Besides separating into the components, criminal law can be divided further into the types of charges available. These are classified by misdemeanors and felonies.
Misdemeanors are typically the less serious of the two types of criminal law charges, carrying a maximum sentence of one year or less. The types of crimes to be considered misdemeanors are traffic offenses like DUIs, theft charges, and drug possession charges.
Depending on the circumstances of the case, a judge may opt for no jail time and instead issue community service and fees to be paid.
Felonies on the other hand are made up of the more serious types of crimes.
These types of charges can hold up to a life sentence in prison and the death penalty in some states depending on the severity of the crime and the judges decision. These cases will involve murder in the first, second, or third degree, rape, grand larceny, and aggravated assault.

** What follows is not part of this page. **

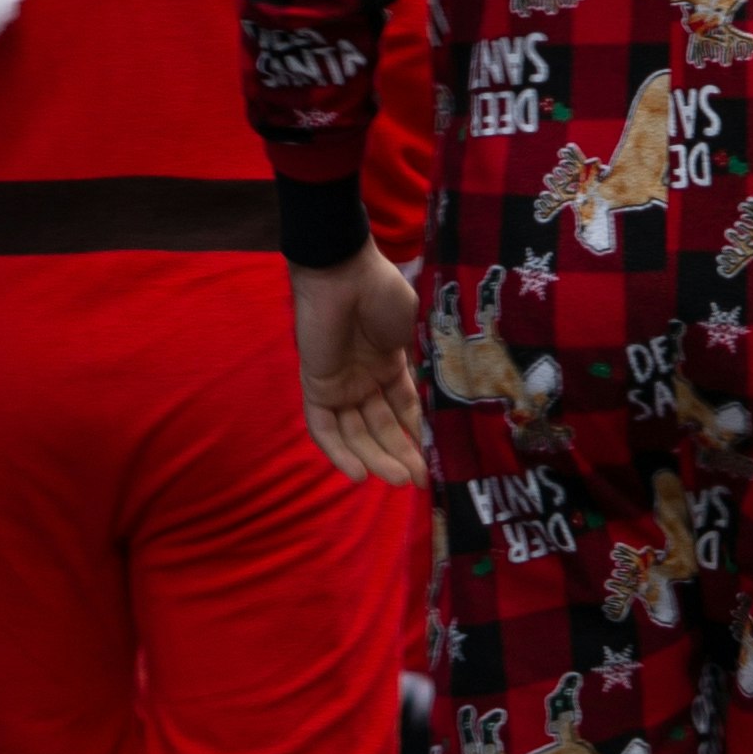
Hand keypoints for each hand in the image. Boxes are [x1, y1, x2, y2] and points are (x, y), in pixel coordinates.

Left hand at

How Is Civil Law Different
As we mentioned before, civil law does not have to mean a case sees the inside of a courtroom. Most of the time, civil law cases are settled outside of court or are just your run of the mill paperwork drafted by the lawyer from whichever area you need them.

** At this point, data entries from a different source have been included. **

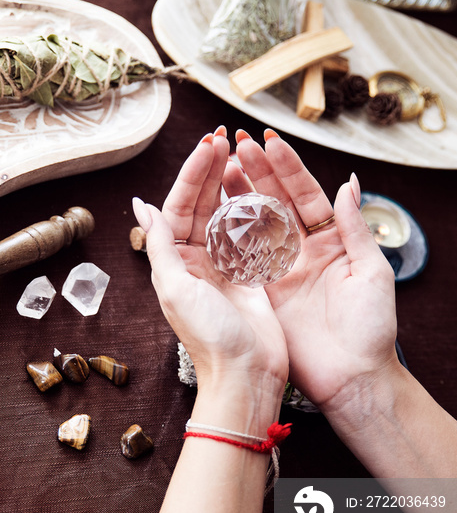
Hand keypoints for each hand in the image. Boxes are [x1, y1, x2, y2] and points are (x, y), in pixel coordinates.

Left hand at [133, 129, 287, 408]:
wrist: (246, 374)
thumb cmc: (208, 335)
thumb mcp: (175, 288)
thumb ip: (160, 245)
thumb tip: (140, 204)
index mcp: (175, 260)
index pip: (180, 206)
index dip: (192, 174)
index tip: (207, 145)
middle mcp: (197, 259)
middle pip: (203, 204)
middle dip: (211, 170)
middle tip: (223, 138)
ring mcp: (225, 264)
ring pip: (226, 213)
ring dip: (232, 183)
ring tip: (240, 153)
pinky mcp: (251, 272)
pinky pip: (251, 232)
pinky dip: (255, 209)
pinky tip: (260, 186)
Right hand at [223, 130, 397, 410]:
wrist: (351, 378)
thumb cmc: (371, 327)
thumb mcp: (372, 272)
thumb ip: (355, 228)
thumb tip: (347, 183)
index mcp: (333, 241)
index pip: (306, 195)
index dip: (288, 168)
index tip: (269, 141)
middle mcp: (303, 251)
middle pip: (277, 202)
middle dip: (258, 172)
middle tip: (237, 144)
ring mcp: (280, 270)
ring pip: (256, 224)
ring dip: (240, 195)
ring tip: (221, 167)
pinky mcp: (263, 292)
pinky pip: (243, 257)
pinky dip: (229, 234)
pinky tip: (214, 209)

Civil law proceedings will also not involve a jury if it does go to the courtroom, and will rely on a single judge to make a ruling on the outcome.

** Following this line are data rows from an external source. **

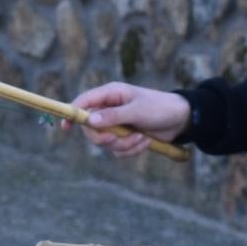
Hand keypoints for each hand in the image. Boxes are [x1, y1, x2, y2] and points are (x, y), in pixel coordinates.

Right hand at [69, 81, 189, 157]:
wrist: (181, 119)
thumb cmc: (160, 107)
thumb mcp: (137, 111)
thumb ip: (114, 116)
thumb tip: (90, 121)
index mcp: (110, 94)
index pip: (83, 102)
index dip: (72, 114)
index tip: (65, 128)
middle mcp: (110, 109)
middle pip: (91, 128)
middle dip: (104, 137)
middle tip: (115, 138)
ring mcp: (117, 124)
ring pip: (105, 143)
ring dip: (123, 145)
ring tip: (141, 137)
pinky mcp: (125, 137)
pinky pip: (118, 150)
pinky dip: (131, 149)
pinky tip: (145, 141)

Usually, people see civil law as the less glamourous of the legal system as they’re less shocking and generally low excitement. Shows like Judge Judy are a great example of civil law at work but of course, more ramped up to lure in the viewers and keep them entertained.
Generally, as most lawyers will tell you, civil law is time consuming and detailed paperwork the majority of the time with a few sprinkles of court cases in between. Typically as a civil lawyer, you will see your desk and clients more than you will a courtroom.
How Is Criminal Law Different
Depending on the severity of the charges and case there may be a choice between a hearing by judge or jury.
Typically, more serious charges will involve an impartial jury of twelve neutral and unbias citizens who will listen to the case and determine a verdict. The entire jury needs to be in unanimous agreement on the verdict or else a hung jury is announced.
A hung jury means the proceedings are called to a mistrial and there is the option of pursuing a new trial with a new jury or the prosecution can opt to drop charges. Generally, if the charges are serious enough the prosecution will rarely drop charges.
Criminal law is the type of law that receives the most public attention either through the media or through television. Now popular shows on Netflix like Making A Murderer and American Murder: The Family Next Door have created more demand for shocking criminal law documentaries.
This type of law has more intrigue and excitement as the shock value in the cases is quite high. Especially in the states where cameras are allowed in the courtroom, citizens can be a part of the whole criminal justice system experience from the comfort of their own couch. No wonder it’s got such pull!
Civil vs Criminal Law Explained
We hope that this deeper dive into explanations of civil vs criminal law will give you a better understanding of the legal world if ever you find yourself in any of these types of laws. It’s good practice as a citizen to be aware of the justice system where you live so that if you ever would have to enter it you’d know what is going on.